The passage of the Child Rights Act, 2003 (Amendment) Bill, 2020, followed a clause-by-clause consideration of a report by the Committee on Women Affairs, Chaired by Senator Betty Apiafi (PDP, Cross River West).

The Upper Chamber in an amendment to Section 195 of the Principal Act, inserted a new clause 195A which provides that: “In Criminal proceedings, a person will be found unsuitable to work with children – (a) on conviction of murder, attempted murder, rape, indecent assault or assault with intent to do grievous bodily harm with regards to a child; or

“(b) Persons whom the court have deemed incapable of understanding proceedings or entering a proper Defence due to mental illness as ruled by the court especially in matters which constitute murder, attempted rape, indecent or other sexual Offences with intent to do grievous bodily harm where the court would have convicted such persons but for the Defence of mental illness.”
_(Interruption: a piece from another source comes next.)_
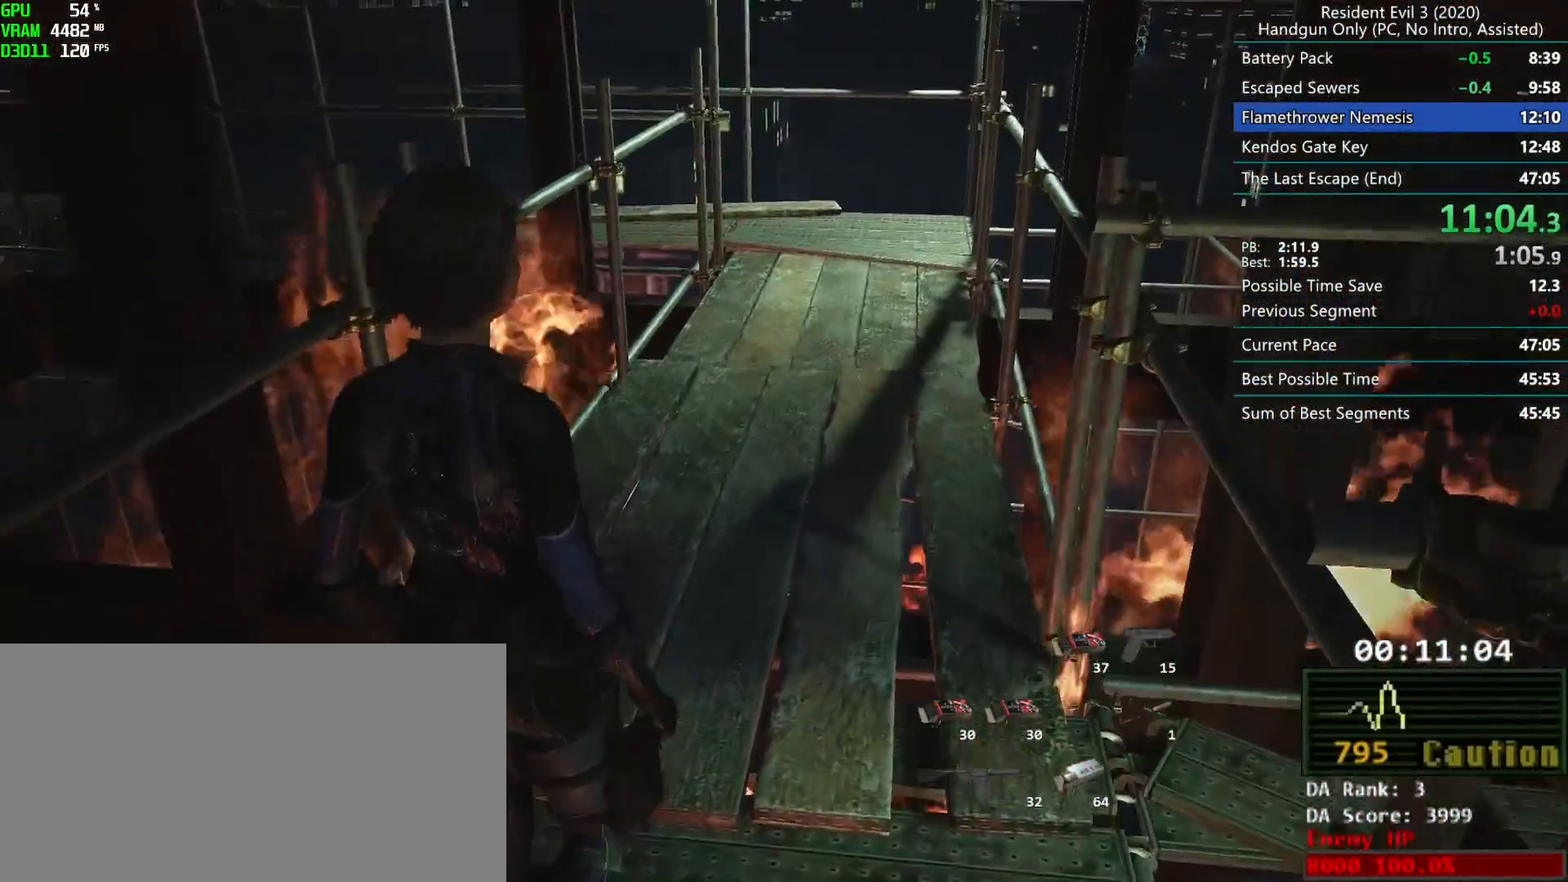
{"keys": ["r"], "mouse": [], "events": [[83, "mouse_mb4", "up"]]}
The Senate with the introduction of Clause 2 listed the categories of persons unsuitable to work with children as: “Any person who has been convicted of murder, attempted rape, indecent assault or sexual Offences with the intent to do grievous bodily harm with regard to a child during the five years preceding the commencement of this amendment.”

The Senate President, Ahmad Lawan, in a brief remark after the bill was passed, said, “there was prevalence of rape, especially of young children and in our institutions as well.”

“So, this amendment is going to cure those kinds of societal ills that will keep away those rapists from our children,” he added.